Discards text about to be lexed, from "PL_parser->bufptr" up to ptr. Text following ptr will be moved, and the buffer shortened. This hides the discarded text from any lexing code that runs later, as if the text had never appeared.

This is not the normal way to consume lexed text. For that, use "lex_read_to".

Consume text in the lexer buffer, from "PL_parser->bufptr" up to ptr. This advances "PL_parser->bufptr" to match ptr, performing the correct bookkeeping whenever a newline character is passed. This is the normal way to consume lexed text.

Interpretation of the buffer's octets can be abstracted out by using the slightly higher-level functions "lex_peek_unichar" and "lex_read_unichar".

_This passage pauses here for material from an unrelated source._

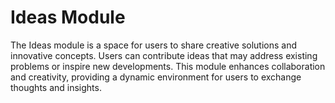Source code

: # Ideas Module
The Ideas module is a space for users to share creative solutions and innovative concepts. Users can contribute ideas that may address existing problems or inspire new developments. This module enhances collaboration and creativity, providing a dynamic environment for users to exchange thoughts and insights.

Discards the first part of the "PL_parser->linestr" buffer, up to ptr. The remaining content of the buffer will be moved, and all pointers into the buffer updated appropriately. ptr must not be later in the buffer than the position of "PL_parser->bufptr": it is not permitted to discard text that has yet to be lexed.

Normally it is not necessarily to do this directly, because it suffices to use the implicit discarding behaviour of "lex_next_chunk" and things based on it. However, if a token stretches across multiple lines, and the lexing code has kept multiple lines of text in the buffer fof that purpose, then after completion of the token it would be wise to explicitly discard the now-unneeded earlier lines, to avoid future multi-line tokens growing the buffer without bound.

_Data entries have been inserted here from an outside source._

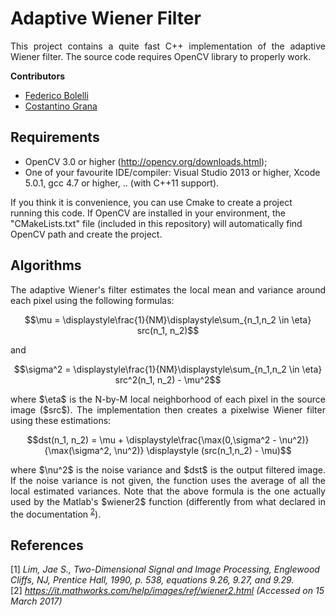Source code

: # Adaptive Wiener Filter
<p align="justify">This project contains a quite fast C++ implementation of the adaptive Wiener filter. The source code requires OpenCV library to properly work.</p>

__Contributors__
- [Federico Bolelli](https://github.com/prittt)
- [Costantino Grana](https://github.com/CostantinoGrana)

## Requirements
- OpenCV 3.0 or higher (http://opencv.org/downloads.html);
- One of your favourite IDE/compiler: Visual Studio 2013 or higher, Xcode 5.0.1, gcc 4.7 or higher, .. (with C++11 support).

If you think it is convenience, you can use Cmake to create a project running this code. If OpenCV are installed in your environment, the "CMakeLists.txt" file (included in this repository) will automatically find OpenCV path and create the project.

## Algorithms
<p align="justify">The adaptive Wiener's filter estimates the local mean and variance around each pixel using the following formulas:</p>

$$\mu = \displaystyle\frac{1}{NM}\displaystyle\sum_{n_1,n_2 \in \eta} src(n_1, n_2)$$

and

$$\sigma^2 = \displaystyle\frac{1}{NM}\displaystyle\sum_{n_1,n_2 \in \eta} src^2(n_1, n_2) - \mu^2$$

<p align="justify">where $\eta$ is the N-by-M local neighborhood of each pixel in the source image ($src$). The implementation then creates a pixelwise Wiener filter using these estimations:</p>

$$dst(n_1, n_2) = \mu + \displaystyle\frac{\max(0,\sigma^2 - \nu^2)}{\max(\sigma^2, \nu^2)} \displaystyle (src(n_1,n_2) - \mu)$$
 
<p align="justify">where $\nu^2$ is the noise variance and $dst$ is the output filtered image. If the noise variance is not given, the function uses the average of all the local estimated variances. Note that the above formula is the one actually used by the Matlab's $wiener2$ function (differently from what declared in the documentation <sup><a href="#WIENER2_MATLAB">2</a></sup>).</p> 

## References

<a name="WIENER_REFERENCE">[1] </a><em>Lim, Jae S., Two-Dimensional Signal and Image Processing, Englewood Cliffs, NJ, Prentice Hall, 1990, p. 538, equations 9.26, 9.27, and 9.29.</em>
</br>
<a name="WIENER2_MATLAB">[2] </a><em>https://it.mathworks.com/help/images/ref/wiener2.html (Accessed on 15 March 2017)</em>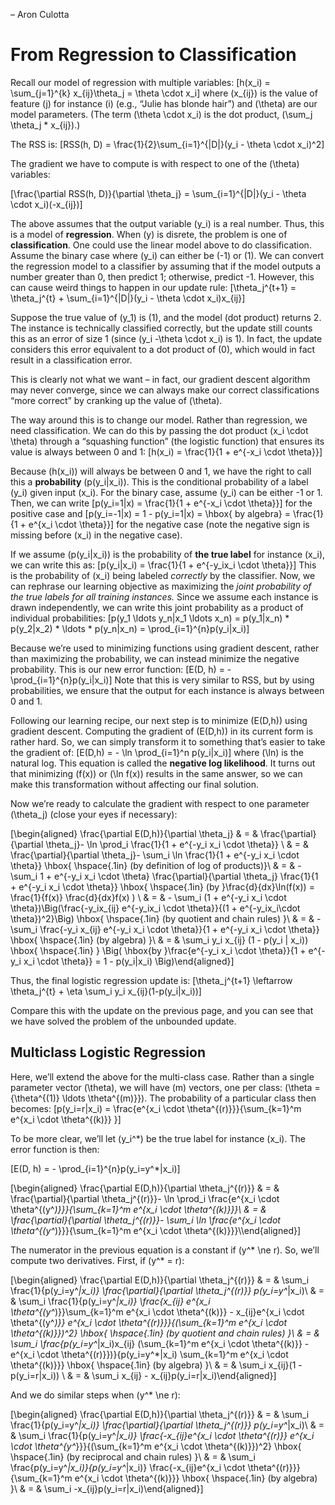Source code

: – Aron Culotta

From Regression to Classification
=================================

Recall our model of regression with multiple variables: \[h(x_i) =  \sum_{j=1}^{k} x_{ij}\theta_j = \theta \cdot  x_i\] where \(x_{ij}\) is the value of feature \(j\) for instance \(i\) (e.g., “Julie has blonde hair”) and \(\theta\) are our model parameters. (The term \(\theta \cdot x_i\) is the dot product, \(\sum_j \theta_j * x_{ij}\).)

The RSS is: \[RSS(h, D) = \frac{1}{2}\sum_{i=1}^{|D|}(y_i - \theta \cdot x_i)^2\]

The gradient we have to compute is with respect to one of the \(\theta\) variables:

\[\frac{\partial RSS(h, D)}{\partial \theta_j} = \sum_{i=1}^{|D|}(y_i - \theta \cdot x_i)(-x_{ij})\]

The above assumes that the output variable \(y_i\) is a real number. Thus, this is a model of <span>**regression**</span>. When \(y\) is disrete, the problem is one of <span>**classification**</span>. One could use the linear model above to do classification. Assume the binary case where \(y_i\) can either be \(-1\) or \(1\). We can convert the regression model to a classifier by assuming that if the model outputs a number greater than 0, then predict 1; otherwise, predict -1. However, this can cause weird things to happen in our update rule: \[\theta_j^{t+1} = \theta_j^{t} + \sum_{i=1}^{|D|}(y_i - \theta \cdot x_i)x_{ij}\]

Suppose the true value of \(y_1\) is \(1\), and the model (dot product) returns 2. The instance is technically classified correctly, but the update still counts this as an error of size 1 (since \(y_i -\theta \cdot x_i\) is 1). In fact, the update considers this error equivalent to a dot product of \(0\), which would in fact result in a classification error.

This is clearly not what we want – in fact, our gradient descent algorithm may never converge, since we can always make our correct classifications “more correct” by cranking up the value of \(\theta\).

The way around this is to change our model. Rather than regression, we need classification. We can do this by passing the dot product \(x_i \cdot \theta\) through a “squashing function” (the logistic function) that ensures its value is always between 0 and 1: \[h(x_i) = \frac{1}{1 + e^{-x_i \cdot \theta}}\]

Because \(h(x_i)\) will always be between 0 and 1, we have the right to call this a <span>**probability**</span> \(p(y_i|x_i)\). This is the conditional probability of a label \(y_i\) given input \(x_i\). For the binary case, assume \(y_i\) can be either -1 or 1. Then, we can write \[p(y_i=1|x) = \frac{1}{1 + e^{-x_i \cdot \theta}}\] for the positive case and \[p(y_i=-1|x) = 1 - p(y_i=1|x) = \hbox{ by algebra} = \frac{1}{1 + e^{x_i \cdot \theta}}\] for the negative case (note the negative sign is missing before \(x_i\) in the negative case).

If we assume \(p(y_i|x_i)\) is the probability of <span>**the true label**</span> for instance \(x_i\), we can write this as: \[p(y_i|x_i) =  \frac{1}{1 + e^{-y_ix_i \cdot \theta}}\] This is the probability of \(x_i\) being labeled <span>*correctly*</span> by the classifier. Now, we can rephrase our learning objective as maximizing the <span>*joint probability of the true labels for all training instances.*</span> Since we assume each instance is drawn independently, we can write this joint probability as a product of individual probabilities: \[p(y_1 \ldots y_n|x_1 \ldots x_n) = p(y_1|x_n) * p(y_2|x_2) * \ldots * p(y_n|x_n) = \prod_{i=1}^{n}p(y_i|x_i)\]

Because we’re used to minimizing functions using gradient descent, rather than maximizing the probability, we can instead minimize the negative probability. This is our new error function: \[E(D, h) = - \prod_{i=1}^{n}p(y_i|x_i)\] Note that this is very similar to RSS, but by using probabilities, we ensure that the output for each instance is always between 0 and 1.

Following our learning recipe, our next step is to minimize \(E(D,h)\) using gradient descent. Computing the gradient of \(E(D,h)\) in its current form is rather hard. So, we can simply transform it to something that’s easier to take the gradient of: \[E(D,h) = - \ln \prod_{i=1}^n  p(y_i|x_i)\] where \(\ln\) is the natural log. This equation is called the <span>**negative log likelihood**</span>. It turns out that minimizing \(f(x)\) or \(\ln f(x)\) results in the same answer, so we can make this transformation without affecting our final solution.

Now we’re ready to calculate the gradient with respect to one parameter \(\theta_j\) (close your eyes if necessary):

\[\begin{aligned}
\frac{\partial E(D,h)}{\partial \theta_j} & = & \frac{\partial}{\partial \theta_j}- \ln \prod_i \frac{1}{1 + e^{-y_i x_i \cdot \theta}} \\
& = &  \frac{\partial}{\partial \theta_j}-  \sum_i \ln \frac{1}{1 + e^{-y_i x_i \cdot \theta}} \hbox{ \hspace{.1in} (by definition of log of products)}\\
& = &  -  \sum_i 1 + e^{-y_i x_i \cdot \theta} \frac{\partial}{\partial \theta_j} \frac{1}{1 + e^{-y_i x_i \cdot \theta}}  \hbox{ \hspace{.1in} (by }\frac{d}{dx}\ln(f(x)) = \frac{1}{f(x)} \frac{d}{dx}f(x) ) \\
& = &  -  \sum_i (1 + e^{-y_i x_i \cdot \theta})\Big(\frac{-y_ix_{ij} e^{-y_ix_i \cdot \theta}}{(1 + e^{-y_ix_i\cdot \theta})^2}\Big) \hbox{ \hspace{.1in} (by quotient and chain rules) }\\
& = & - \sum_i \frac{-y_i x_{ij} e^{-y_i x_i \cdot \theta}}{1 + e^{-y_i x_i \cdot \theta}} \hbox{ \hspace{.1in} (by algebra) }\\
& = & \sum_i y_i x_{ij} (1 - p(y_i | x_i)) \hbox{ \hspace{.1in} } \Big( \hbox{by }\frac{e^{-y_i x_i \cdot \theta}}{1 + e^{-y_i x_i \cdot \theta}} = 1 - p(y_i|x_i) \Big)\end{aligned}\]

Thus, the final logistic regression update is: \[\theta_j^{t+1} \leftarrow \theta_j^{t} + \eta \sum_i y_i x_{ij}(1-p(y_i|x_i))\]

Compare this with the update on the previous page, and you can see that we have solved the problem of the unbounded update.

Multiclass Logistic Regression
------------------------------

Here, we’ll extend the above for the multi-class case. Rather than a single parameter vector \(\theta\), we will have \(m\) vectors, one per class: \(\theta = \{\theta^{(1)} \ldots \theta^{(m)}\}\). The probability of a particular class then becomes: \[p(y_i=r|x_i) = \frac{e^{x_i \cdot \theta^{(r)}}}{\sum_{k=1}^m e^{x_i \cdot \theta^{(k)}} }\]

To be more clear, we’ll let \(y_i^*\) be the true label for instance \(x_i\). The error function is then:

\[E(D, h) = - \prod_{i=1}^{n}p(y_i=y^*|x_i)\]

\[\begin{aligned}
\frac{\partial E(D,h)}{\partial \theta_j^{(r)}} & = & \frac{\partial}{\partial \theta_j^{(r)}}- \ln \prod_i \frac{e^{x_i \cdot \theta^{(y^*)}}}{\sum_{k=1}^m e^{x_i \cdot \theta^{(k)}}}\\
& = & \frac{\partial}{\partial \theta_j^{(r)}}- \sum_i \ln \frac{e^{x_i \cdot \theta^{(y^*)}}}{\sum_{k=1}^m e^{x_i \cdot \theta^{(k)}}}\\\end{aligned}\]

The numerator in the previous equation is a constant if \(y^* \ne r\). So, we’ll compute two derivatives. First, if \(y^* = r\):

\[\begin{aligned}
\frac{\partial E(D,h)}{\partial \theta_j^{(r)}} & = & \sum_i \frac{1}{p(y_i=y^*|x_i)} \frac{\partial}{\partial \theta_j^{(r)}} p(y_i=y^*|x_i)\\
& = & \sum_i \frac{1}{p(y_i=y^*|x_i)} \frac{x_{ij} e^{x_i \theta^{(y^*)}}\sum_{k=1}^m e^{x_i \cdot \theta^{(k)}} - x_{ij}e^{x_i \cdot \theta^{(y^*)}} e^{x_i \cdot \theta^{(r)}}}{(\sum_{k=1}^m e^{x_i \cdot \theta^{(k)}})^2}  \hbox{ \hspace{.1in} (by quotient and chain rules) }\\
& = & \sum_i  \frac{p(y_i=y^*|x_i)x_{ij} (\sum_{k=1}^m  e^{x_i \cdot \theta^{(k)}} -  e^{x_i \cdot \theta^{(r)}})}{p(y_i=y^*|x_i) \sum_{k=1}^m  e^{x_i \cdot \theta^{(k)}}} \hbox{ \hspace{.1in} (by algebra) }\\
& = & \sum_i x_{ij}(1 - p(y_i=r|x_i)) \\
& = & \sum_i x_{ij} -  x_{ij}p(y_i=r|x_i)\end{aligned}\]

And we do similar steps when \(y^* \ne r\):

\[\begin{aligned}
\frac{\partial E(D,h)}{\partial \theta_j^{(r)}} & = & \sum_i \frac{1}{p(y_i=y^*|x_i)} \frac{\partial}{\partial \theta_j^{(r)}} p(y_i=y^*|x_i)\\
& = & \sum_i \frac{1}{p(y_i=y^*|x_i)} \frac{-x_{ij}e^{x_i \cdot \theta^{(r)}}  e^{x_i \cdot \theta^{y^*}}}{(\sum_{k=1}^m e^{x_i \cdot \theta^{(k)}})^2} \hbox{ \hspace{.1in} (by reciprocal and chain rules) }\\
& = & \sum_i \frac{p(y_i=y^*|x_i)}{p(y_i=y^*|x_i)} \frac{-x_{ij}e^{x_i \cdot \theta^{(r)}}}{\sum_{k=1}^m e^{x_i \cdot \theta^{(k)}}}  \hbox{ \hspace{.1in} (by algebra) }\\
& = & \sum_i -x_{ij}p(y_i=r|x_i)\end{aligned}\]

Reads in the next chunk of text to be lexed, appending it to "PL_parser->linestr". This should be called when lexing code has looked to the end of the current chunk and wants to know more. It is usual, but not necessary, for lexing to have consumed the entirety of the current chunk at this time.

If "PL_parser->bufptr" is pointing to the very end of the current chunk (i.e., the current chunk has been entirely consumed), normally the current chunk will be discarded at the same time that the new chunk is read in. If flags includes LEX_KEEP_PREVIOUS, the current chunk will not be discarded. If the current chunk has not been entirely consumed, then it will not be discarded regardless of the flag.

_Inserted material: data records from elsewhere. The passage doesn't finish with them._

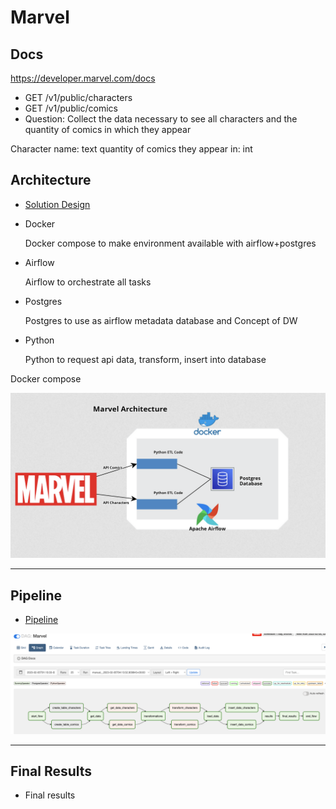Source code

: # Marvel


## Docs
https://developer.marvel.com/docs
- GET /v1/public/characters
- GET /v1/public/comics
- Question: Collect the data necessary to see all characters and the quantity of comics in which they
appear

Character name: text 
quantity of comics they appear in: int

## Architecture

* [Solution Design](https://raw.githubusercontent.com/lopesdiego12/Marvel/main/image/arch_design.png)

- Docker
    
    Docker compose to make environment available with airflow+postgres

- Airflow
    
    Airflow to orchestrate all tasks

- Postgres
    
    Postgres to use as airflow metadata database and Concept of DW

- Python
    
    Python to request api data, transform, insert into database

Docker compose 

![image](https://raw.githubusercontent.com/lopesdiego12/Marvel/main/image/arch_design.png)

---

## Pipeline

* [Pipeline](https://raw.githubusercontent.com/lopesdiego12/Marvel/main/image/pipeline.png)

![image](https://raw.githubusercontent.com/lopesdiego12/Marvel/main/image/pipeline.png)

---

## Final Results

* Final results


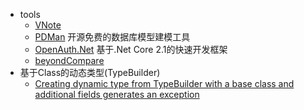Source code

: - tools
    - [VNote](https://tamlok.github.io/vnote/zh_cn/)
    - [PDMan](https://gitee.com/robergroup/pdman) 开源免费的数据库模型建模工具
    - [OpenAuth.Net](https://gitee.com/yubaolee/OpenAuth.Core) 基于.Net Core 2.1的快速开发框架
    - [beyondCompare](http://www.pcsoft.com.cn/soft/36023.html)
- 基于Class的动态类型(TypeBuilder)
    - [Creating dynamic type from TypeBuilder with a base class and additional fields generates an exception](https://stackoverflow.com/questions/18467235/creating-dynamic-type-from-typebuilder-with-a-base-class-and-additional-fields-g)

Returns true if some new text was added to the buffer, or false if the buffer has reached the end of the input text.

Looks ahead one (Unicode) character in the text currently being lexed. Returns the codepoint (unsigned integer value) of the next character, or -1 if lexing has reached the end of the input text. To consume the peeked character, use "lex_read_unichar".

If the next character is in (or extends into) the next chunk of input text, the next chunk will be read in. Normally the current chunk will be discarded at the same time, but if flags includes LEX_KEEP_PREVIOUS then the current chunk will not be discarded.

If the input is being interpreted as UTF-8 and a UTF-8 encoding error is encountered, an exception is generated.

Reads the next (Unicode) character in the text currently being lexed. Returns the codepoint (unsigned integer value) of the character read, and moves "PL_parser->bufptr" past the character, or returns -1 if lexing has reached the end of the input text. To non-destructively examine the next character, use "lex_peek_unichar" instead.

If the next character is in (or extends into) the next chunk of input text, the next chunk will be read in. Normally the current chunk will be discarded at the same time, but if flags includes LEX_KEEP_PREVIOUS then the current chunk will not be discarded.

If the input is being interpreted as UTF-8 and a UTF-8 encoding error is encountered, an exception is generated.

Reads optional spaces, in Perl style, in the text currently being lexed. The spaces may include ordinary whitespace characters and Perl-style comments. #line directives are processed if encountered. "PL_parser->bufptr" is moved past the spaces, so that it points at a non-space character (or the end of the input text).

If spaces extend into the next chunk of input text, the next chunk will be read in. Normally the current chunk will be discarded at the same time, but if flags includes LEX_KEEP_PREVIOUS then the current chunk will not be discarded.